I’d look for deep-scrubs on that OSD, those are logged, maybe those timestamps match your observations.

Zitat von Zakhar Kirpichenko <zakhar@xxxxxxxxx>:

Thanks for this!

The drive doesn't show increased utilization on average, but it does
sporadically get more I/O than other drives, usually in short bursts. I am
now trying to find a way to trace this to a specific PG, pool and object
(s) – not sure if that is possible.

/Z

On Fri, 7 Oct 2022, 12:17 Dan van der Ster, <dvanders@xxxxxxxxx> wrote:

Hi Zakhar,

I can back up what Konstantin has reported -- we occasionally have
HDDs performing very slowly even though all smart tests come back
clean. Besides ceph osd perf showing a high latency, you could see
high ioutil% with iostat.

We normally replace those HDDs -- usually by draining and zeroing
them, then putting them back in prod (e.g. in a different cluster or
some other service). I don't have statistics on how often those sick
drives come back to full performance or not -- that could indicate it
was a poor physical connection, vibrations, ... , for example. But I
do recall some drives came back repeatedly as "sick" but not dead w/
clean SMART tests.

## SUPPLIED RECORDS

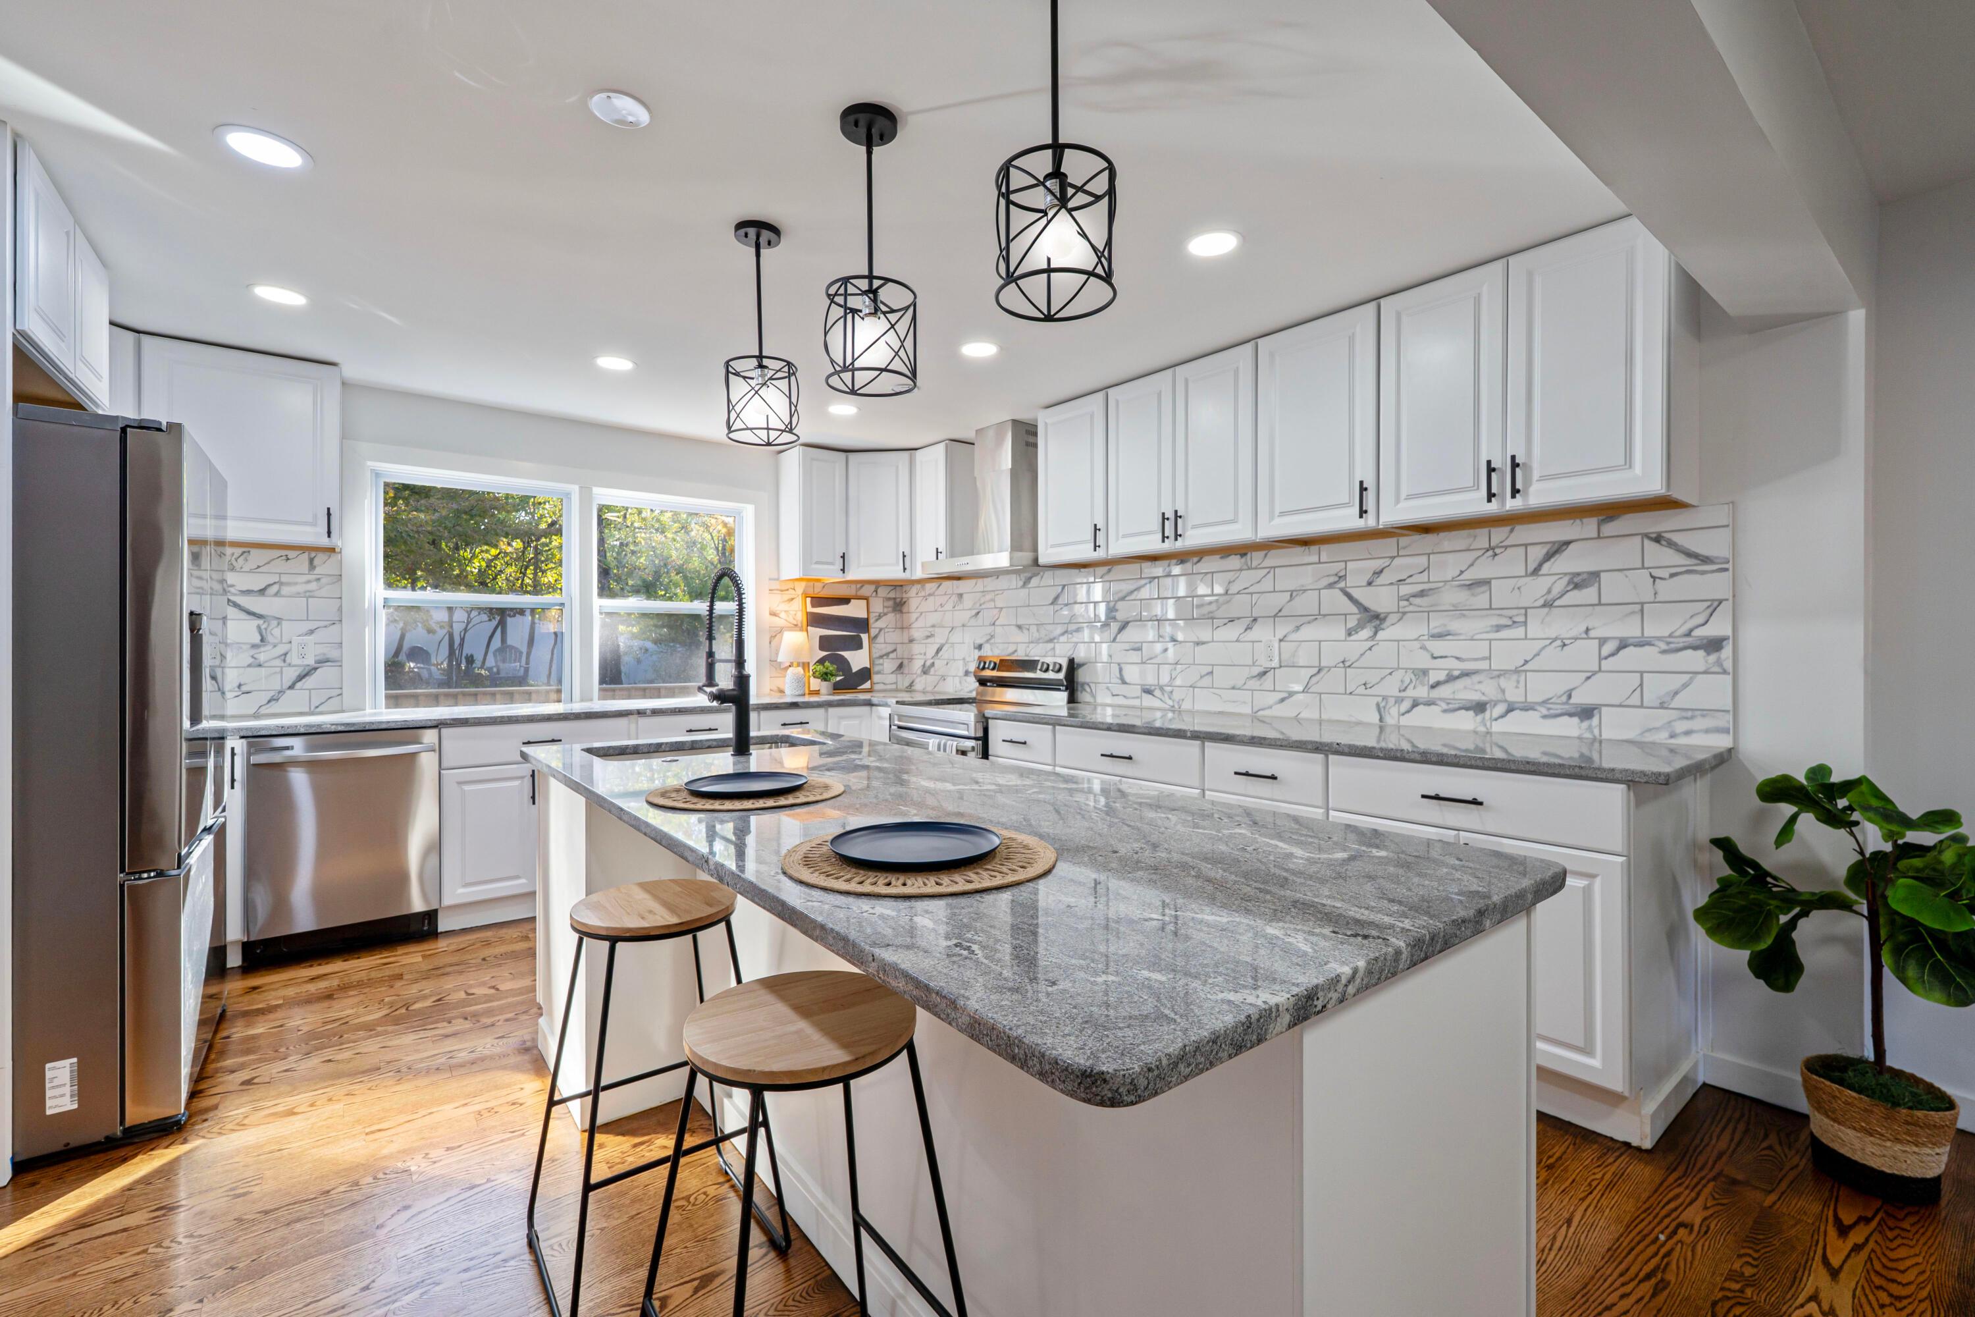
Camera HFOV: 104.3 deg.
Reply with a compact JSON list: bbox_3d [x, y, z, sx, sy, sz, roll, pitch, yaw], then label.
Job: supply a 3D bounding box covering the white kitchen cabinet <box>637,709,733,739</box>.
[{"bbox_3d":[-1.689,0.722,4.241,0.630,0.876,0.622,0,1,-40],"label":"white kitchen cabinet"}]

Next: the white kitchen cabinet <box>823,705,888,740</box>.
[{"bbox_3d":[-0.652,0.735,4.778,0.905,0.926,0.899,-1,1,-38],"label":"white kitchen cabinet"}]

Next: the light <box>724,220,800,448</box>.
[{"bbox_3d":[-0.674,-0.950,2.257,0.208,0.610,0.208,0,1,-40],"label":"light"}]

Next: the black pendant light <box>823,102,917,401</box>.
[{"bbox_3d":[-0.275,-0.946,1.784,0.208,0.610,0.208,0,0,0],"label":"black pendant light"}]

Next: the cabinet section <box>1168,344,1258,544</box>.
[{"bbox_3d":[1.036,-0.833,3.195,0.325,0.760,0.382,-1,1,-40],"label":"cabinet section"}]

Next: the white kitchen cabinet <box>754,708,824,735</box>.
[{"bbox_3d":[-1.290,0.719,4.579,0.406,0.876,0.622,0,1,-40],"label":"white kitchen cabinet"}]

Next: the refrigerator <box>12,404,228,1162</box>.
[{"bbox_3d":[-2.755,0.319,2.159,0.789,1.858,0.899,-1,1,-39],"label":"refrigerator"}]

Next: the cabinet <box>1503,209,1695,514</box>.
[{"bbox_3d":[1.828,-0.832,2.282,0.347,0.792,0.373,-1,1,-39],"label":"cabinet"}]

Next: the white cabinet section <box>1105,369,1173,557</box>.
[{"bbox_3d":[0.796,-0.838,3.485,0.325,0.760,0.378,-1,1,-40],"label":"white cabinet section"}]

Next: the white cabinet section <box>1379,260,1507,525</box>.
[{"bbox_3d":[1.563,-0.823,2.555,0.325,0.760,0.378,-1,1,-40],"label":"white cabinet section"}]

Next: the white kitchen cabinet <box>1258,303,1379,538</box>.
[{"bbox_3d":[1.316,-0.839,2.880,0.347,0.792,0.456,-1,1,-39],"label":"white kitchen cabinet"}]

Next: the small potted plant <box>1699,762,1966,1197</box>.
[{"bbox_3d":[2.015,0.723,1.738,0.620,0.914,0.620,0,1,-40],"label":"small potted plant"}]

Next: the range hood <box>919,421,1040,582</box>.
[{"bbox_3d":[0.061,-0.868,4.307,0.508,0.818,0.762,0,1,-40],"label":"range hood"}]

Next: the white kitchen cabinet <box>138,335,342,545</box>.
[{"bbox_3d":[-3.153,-0.877,3.272,0.603,0.781,0.346,-1,1,-37],"label":"white kitchen cabinet"}]

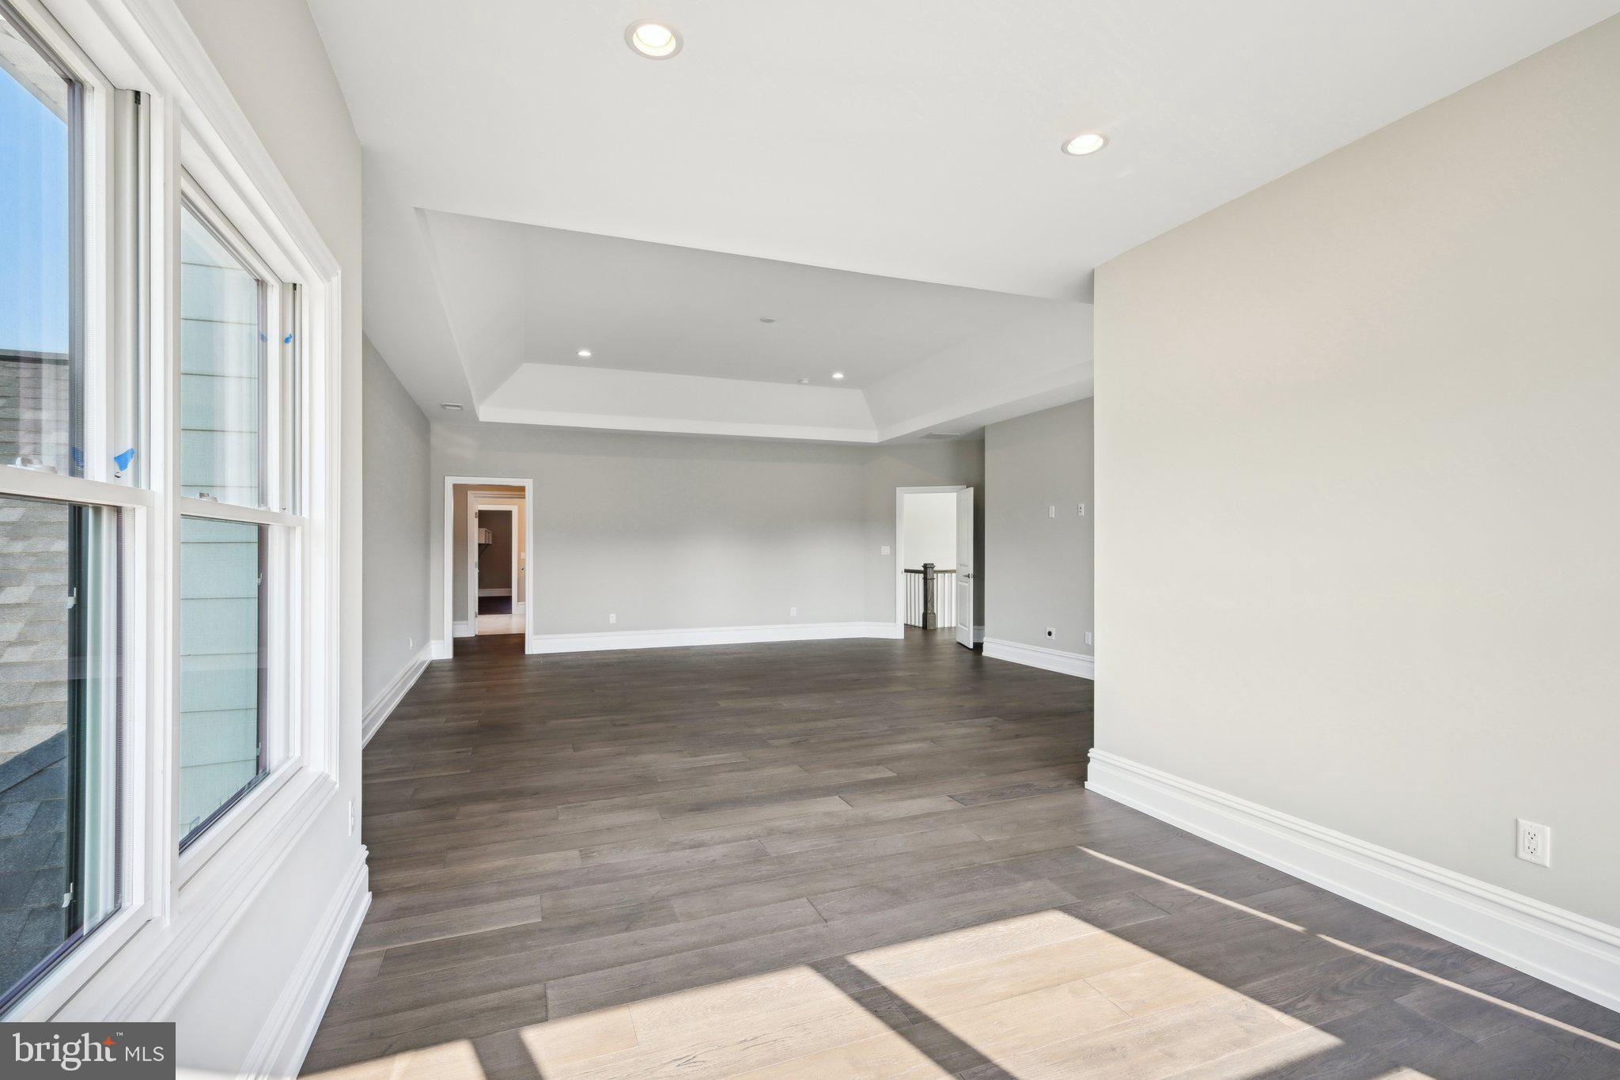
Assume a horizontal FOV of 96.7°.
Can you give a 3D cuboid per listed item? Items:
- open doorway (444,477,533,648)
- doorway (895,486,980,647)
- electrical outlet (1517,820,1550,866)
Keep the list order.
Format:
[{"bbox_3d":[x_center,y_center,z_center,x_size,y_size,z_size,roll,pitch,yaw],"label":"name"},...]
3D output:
[{"bbox_3d":[-3.783,0.323,8.523,0.955,2.105,0.150,0,-1,-22],"label":"open doorway"},{"bbox_3d":[1.663,0.322,9.821,0.990,2.100,0.160,0,-1,21],"label":"doorway"},{"bbox_3d":[2.144,0.899,2.135,0.010,0.117,0.073,0,-1,-22],"label":"electrical outlet"}]

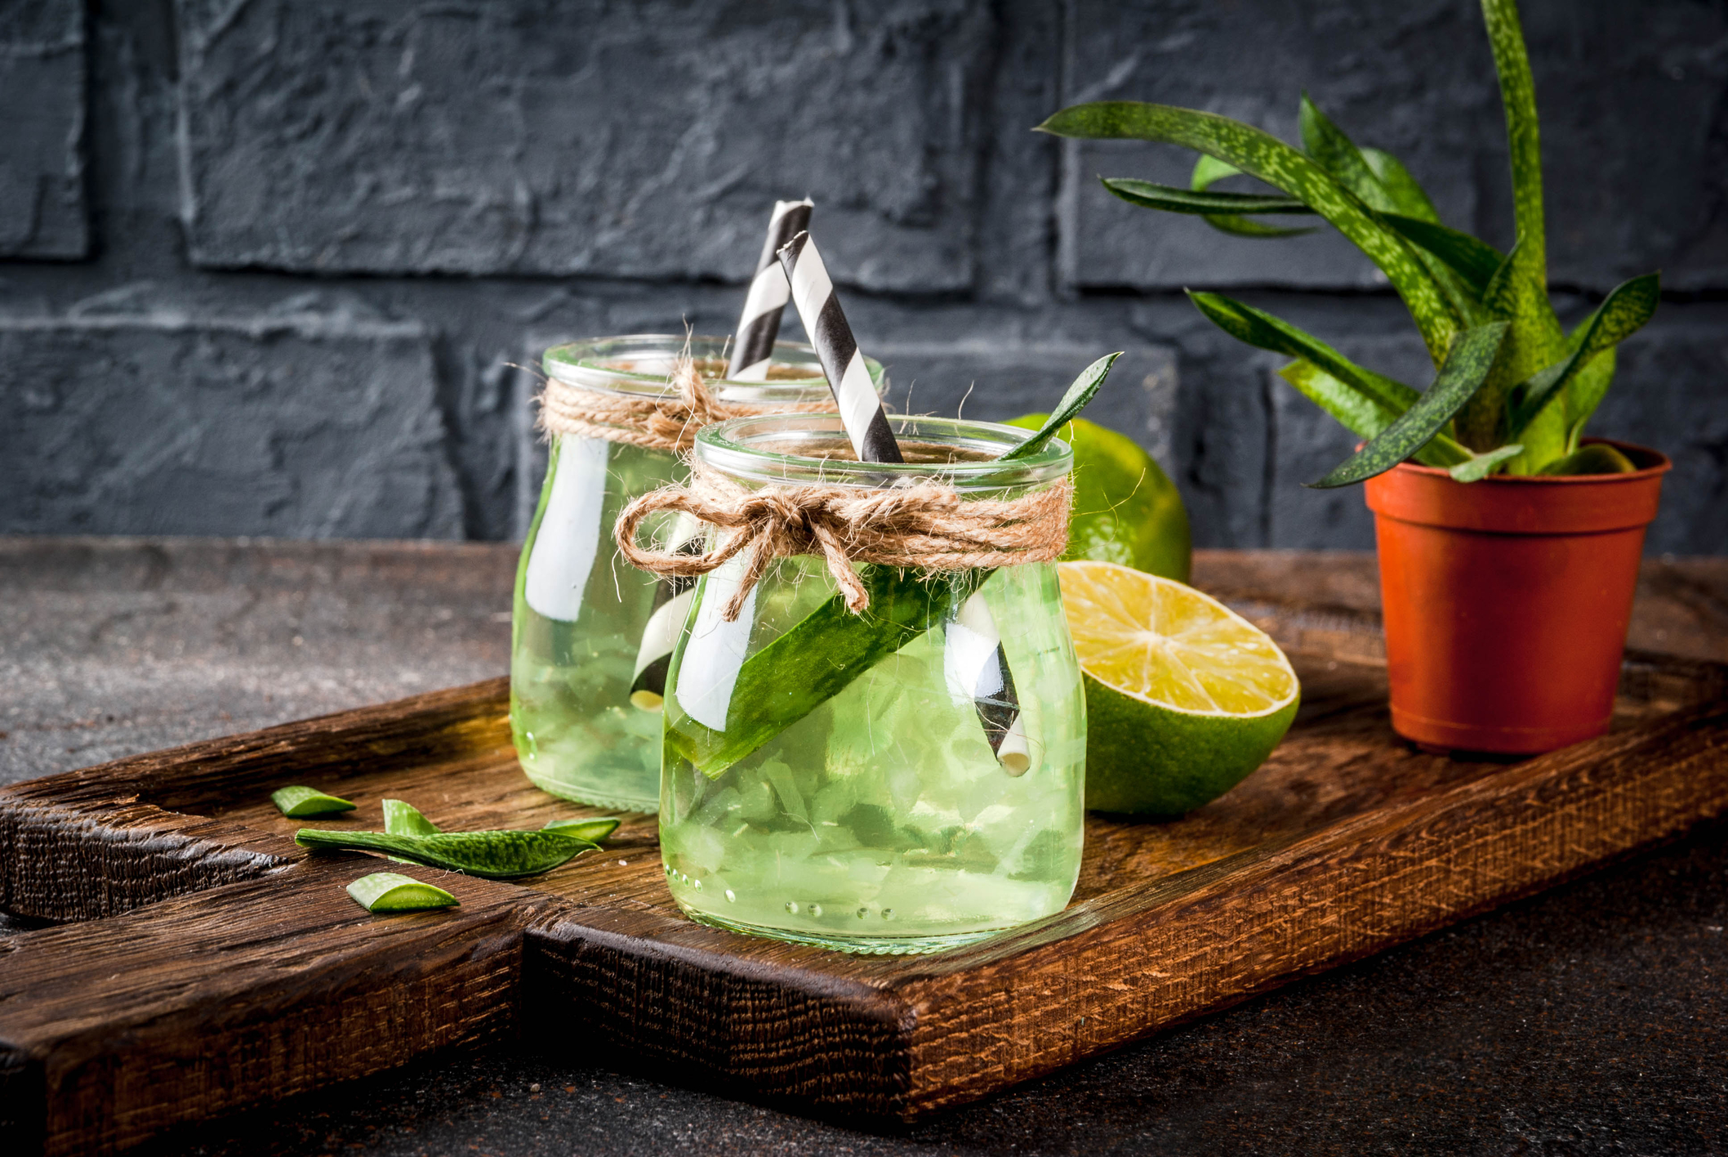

## PROMPT
Retype the part of the message thread on slow drives above, starting with "I can back up" and going on through "ioutil% with iostat.", without altering a single character.

## RESULT OF THE TASK
I can back up what Konstantin has reported -- we occasionally have
HDDs performing very slowly even though all smart tests come back
clean. Besides ceph osd perf showing a high latency, you could see
high ioutil% with iostat.